An aluminum body with a mass of 0.48 kg and a temperature of 240 C was lowered into water weighing 3.68 kg at a temperature of 22 C. Find the steady-state temperature 0.

Given:

m1 = 0.48 kilograms – the mass of the aluminum body, which was lowered into the water;

t1 = 240 ° degrees Celsius – the temperature of the aluminum body;

m2 = 3.68 kilograms – the mass of water;

t2 = 22 ° Celsius – water temperature;

c1 = 900 J / (kg * C) – specific heat capacity of aluminum;

c2 = 4200 J / (kg * C) – specific heat capacity of water.

It is required to determine t (degree Celsius) – the steady-state temperature.
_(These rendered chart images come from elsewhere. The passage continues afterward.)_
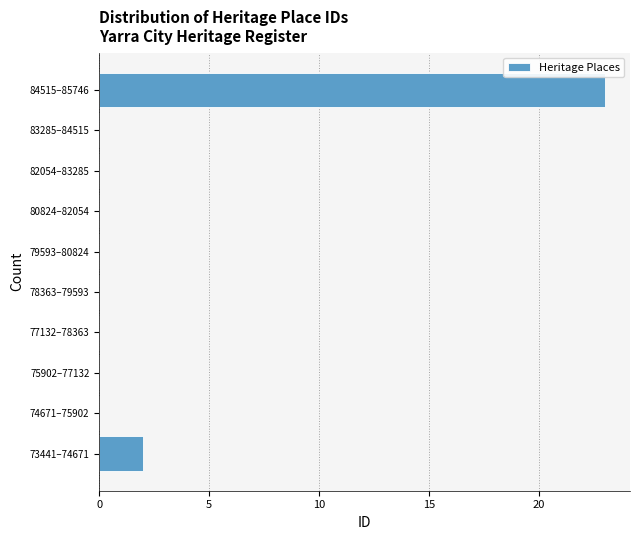

Reading top to bottom, list all the values displayed in this chart.

84515–85746=23	83285–84515=0	82054–83285=0	80824–82054=0	79593–80824=0	78363–79593=0	77132–78363=0	75902–77132=0	74671–75902=0	73441–74671=2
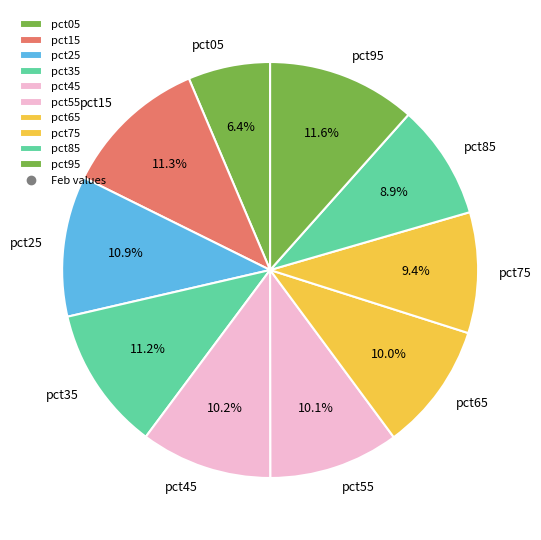

To the nearest percent, what portion does pct35 represent?

11%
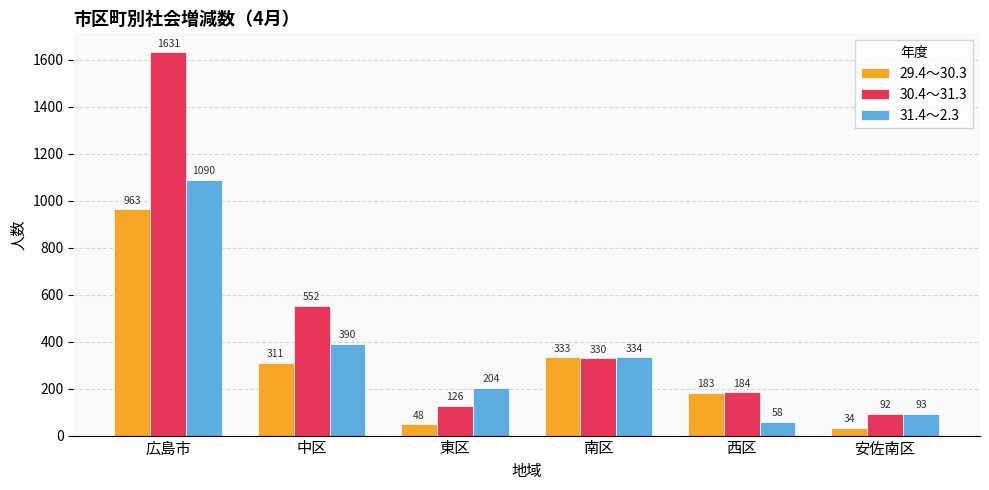

What is the value of the 31.4～2.3 bar at the 3rd from the left?

204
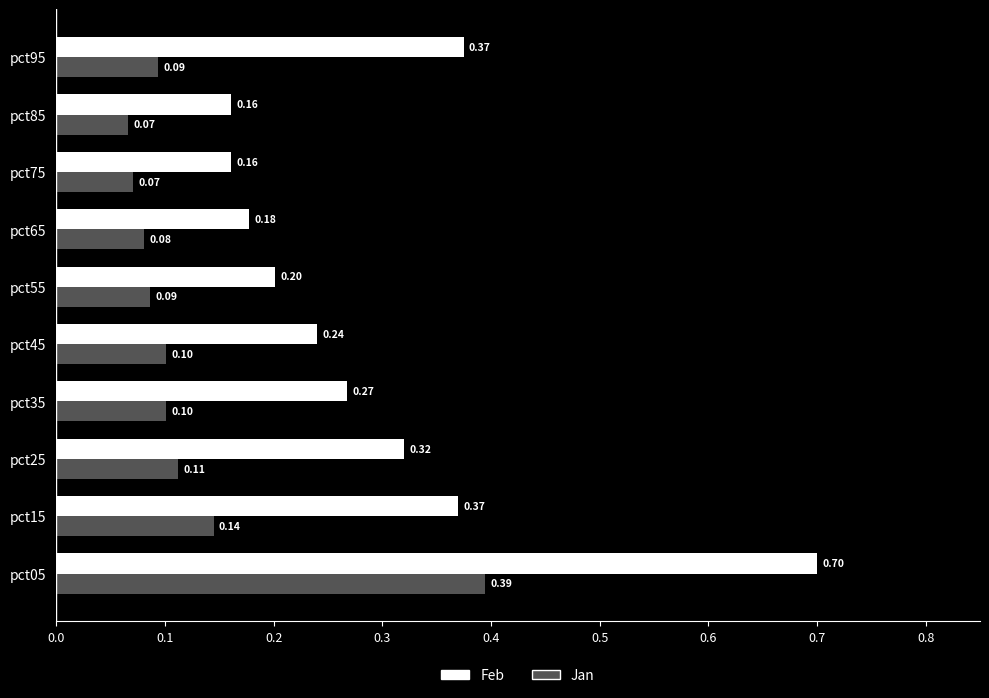

At how many categories does at least one series exceed 0?

10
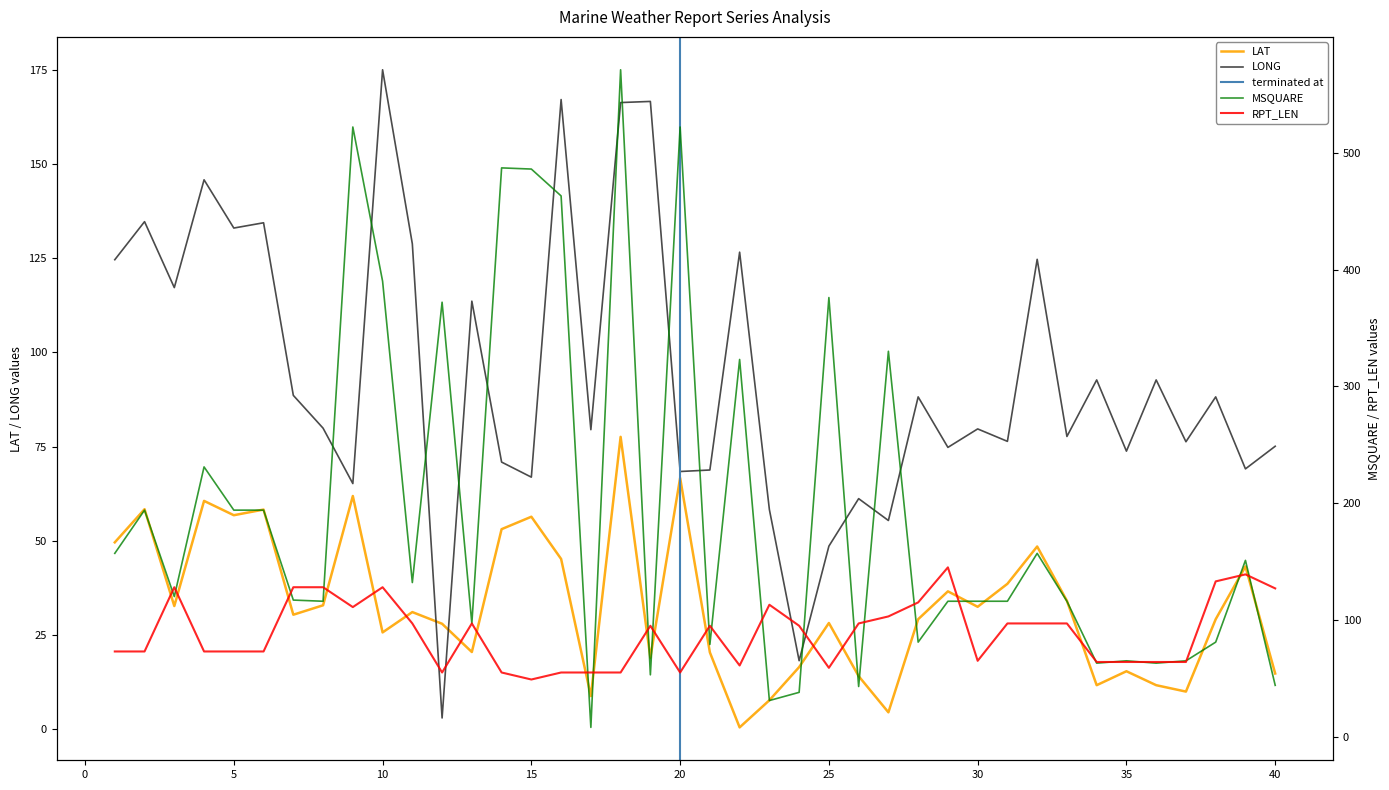

What is the value of the LAT point at the 37th from the left?

10.0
According to the law of thermodynamics, the amount of heat that an aluminum body will give up during cooling will be equal to the amount of heat received by water for heating, that is:

Q1 = Q2;

c1 * m1 * dt1 = c2 * m2 * dt2;

c1 * m1 * (t1 – t) = c2 * m2 * (t – t2);

c1 * m1 * t1 – c1 * m2 * t = c2 * m2 * t – c2 * m2 * t2;

c1 * m1 * t1 + c2 * m2 * t2 = c2 * m2 * t + c1 * m1 * t;

c1 * m1 * t1 + c2 * m2 * t2 = t * (c2 * m2 + c1 * m1);

t = (c1 * m1 * t1 + c2 * m2 * t2) / (c2 * m2 + c1 * m1) =

= (900 * 0.48 * 240 + 4200 * 3.68 * 22) / (4200 * 3.68 + 900 * 0.48) =

= (103680 + 340032) / (15456 + 432) = 443712/15888 = 27.9 ° Celsius (the result has been rounded to one decimal place).

Answer: The steady-state temperature will be 27.9 degrees Celsius.